Sosyal konularda, yemek yeme usullerinden giyinme usullerine, geçerli oyun ve danslara, batı müziği bilgisine kadar çok şeyleri bilgili bir hocadan usulüne göre öğrenmeye çalıştı. Bir çeşit kurs eğitimi şeklinde yapılan bu çalışmalara, devlet adamı arkadaşlarının katılmalarını da bir ölçüde zorunlu tutuyordu. Değişik dansları briç, poker oynama usullerini bile hocadan öğrenmiştik.
“Mademki gelişmek, batılılaşmak istiyoruz, batılı devlet adamlarının sosyal hayatta bilmeleri gereken şeyleri biz de öğrenmeliyiz” derdi.

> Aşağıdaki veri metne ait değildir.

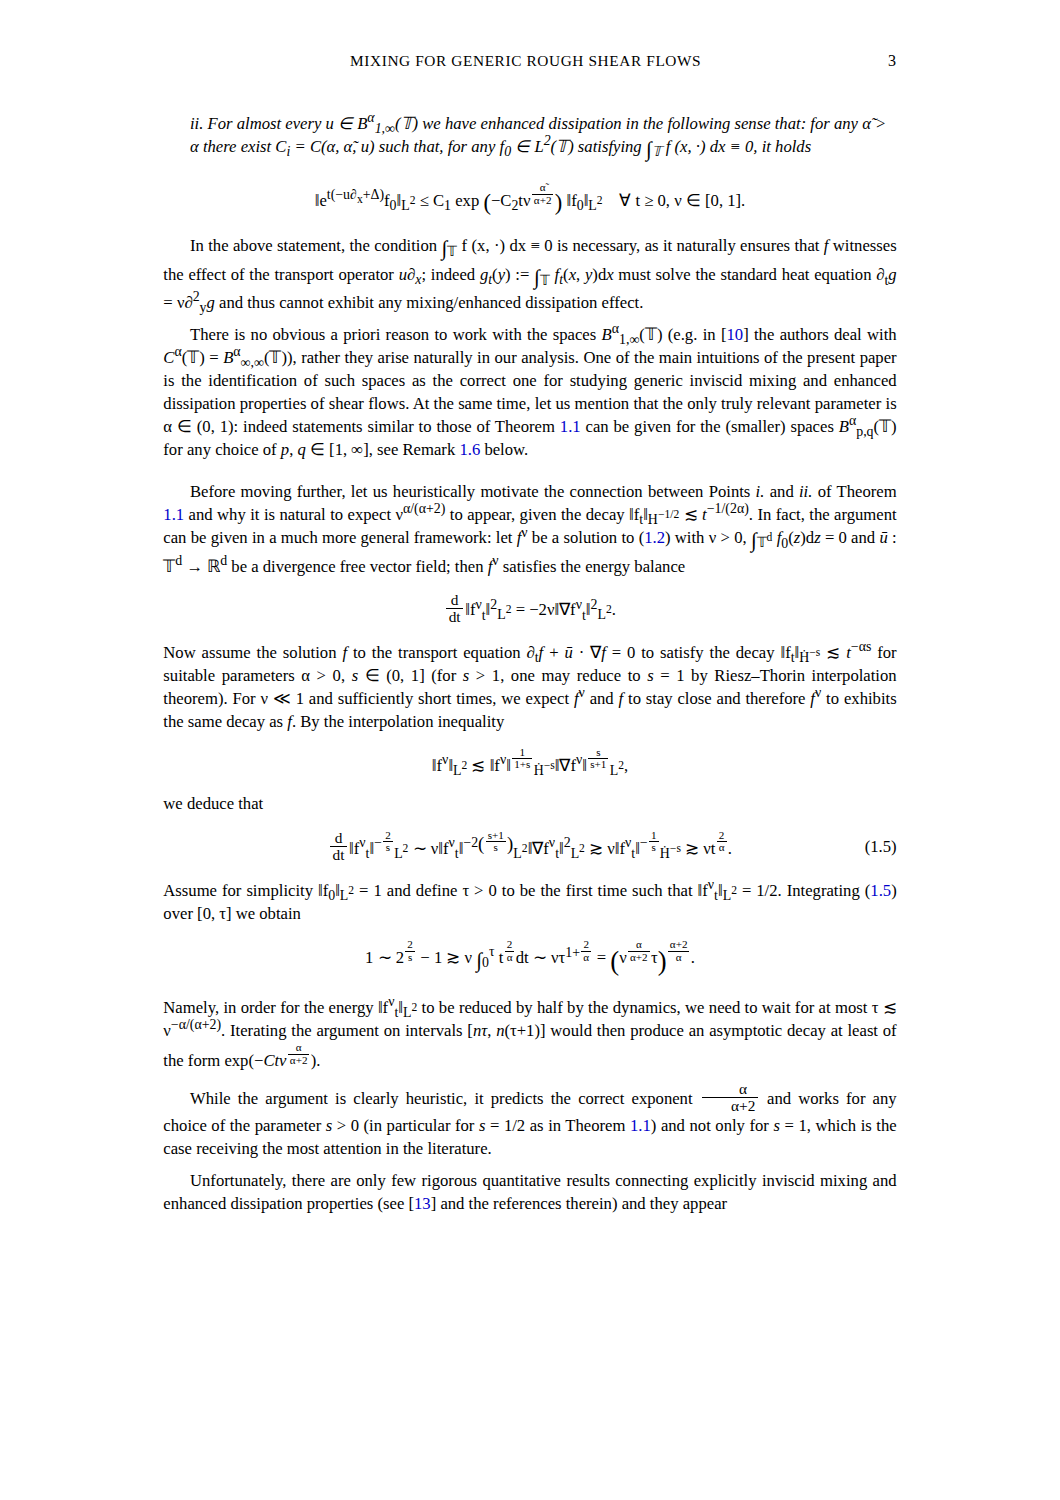MIXING FOR GENERIC ROUGH SHEAR FLOWS 3
ii. For almost every u ∈ Bα1,∞(𝕋) we have enhanced dissipation in the following sense that: for any α̃ > α there exist Ci = C(α, α̃, u) such that, for any f0 ∈ L2(𝕋) satisfying ∫𝕋 f (x, ·) dx ≡ 0, it holds
‖et(−u∂x+Δ)f0‖L2 ≤ C1 exp (−C2tνα̃α+2) ‖f0‖L2 ∀ t ≥ 0, ν ∈ [0, 1].
In the above statement, the condition ∫𝕋 f (x, ·) dx ≡ 0 is necessary, as it naturally ensures that f witnesses the effect of the transport operator u∂x; indeed gt(y) := ∫𝕋 ft(x, y)dx must solve the standard heat equation ∂tg = ν∂2yg and thus cannot exhibit any mixing/enhanced dissipation effect.
There is no obvious a priori reason to work with the spaces Bα1,∞(𝕋) (e.g. in [10] the authors deal with Cα(𝕋) = Bα∞,∞(𝕋)), rather they arise naturally in our analysis. One of the main intuitions of the present paper is the identification of such spaces as the correct one for studying generic inviscid mixing and enhanced dissipation properties of shear flows. At the same time, let us mention that the only truly relevant parameter is α ∈ (0, 1): indeed statements similar to those of Theorem 1.1 can be given for the (smaller) spaces Bαp,q(𝕋) for any choice of p, q ∈ [1, ∞], see Remark 1.6 below.
Before moving further, let us heuristically motivate the connection between Points i. and ii. of Theorem 1.1 and why it is natural to expect να/(α+2) to appear, given the decay ‖ft‖H−1/2 ≲ t−1/(2α). In fact, the argument can be given in a much more general framework: let fν be a solution to (1.2) with ν > 0, ∫𝕋d f0(z)dz = 0 and ū : 𝕋d → ℝd be a divergence free vector field; then fν satisfies the energy balance
ddt‖fνt‖2L2 = −2ν‖∇fνt‖2L2.
Now assume the solution f to the transport equation ∂tf + ū · ∇f = 0 to satisfy the decay ‖ft‖Ḣ−s ≲ t−αs for suitable parameters α > 0, s ∈ (0, 1] (for s > 1, one may reduce to s = 1 by Riesz–Thorin interpolation theorem). For ν ≪ 1 and sufficiently short times, we expect fν and f to stay close and therefore fν to exhibits the same decay as f. By the interpolation inequality
‖fν‖L2 ≲ ‖fν‖11+sḢ−s‖∇fν‖ss+1L2,
we deduce that
ddt‖fνt‖−2 sL2 ∼ ν‖fνt‖−2(s+1 s)L2‖∇fνt‖2L2 ≳ ν‖fνt‖−1 sḢ−s ≳ νt2 α. (1.5)
Assume for simplicity ‖f0‖L2 = 1 and define τ > 0 to be the first time such that ‖fνt‖L2 = 1/2. Integrating (1.5) over [0, τ] we obtain
1 ∼ 22 s − 1 ≳ ν ∫0τ t2 αdt ∼ ντ1+2 α = (ναα+2τ)α+2 α.
Namely, in order for the energy ‖fνt‖L2 to be reduced by half by the dynamics, we need to wait for at most τ ≲ ν−α/(α+2). Iterating the argument on intervals [nτ, n(τ+1)] would then produce an asymptotic decay at least of the form exp(−Ctναα+2).
While the argument is clearly heuristic, it predicts the correct exponent αα+2 and works for any choice of the parameter s > 0 (in particular for s = 1/2 as in Theorem 1.1) and not only for s = 1, which is the case receiving the most attention in the literature.
Unfortunately, there are only few rigorous quantitative results connecting explicitly inviscid mixing and enhanced dissipation properties (see [13] and the references therein) and they appear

Kendisinin Türkiye’de özel terzileri vardı. Ancak Paris’te tanınmış bir terzide vücut modeli bulunuyor, özellikle merasimlerde giyeceği kıyafetler, orada dikilip getiriliyordu. Giyimine çok meraklıydı. Bulunduğu cemiyet veya yere göre uygun kıyafet giymeye özen gösterirdi. Meclis Başkanlığı’na seçildiğimde, redingotum yoktu. “Redingotsuz başkan olmaz” diyerek, kendi redingotlarından bir tanesini bana vermişti.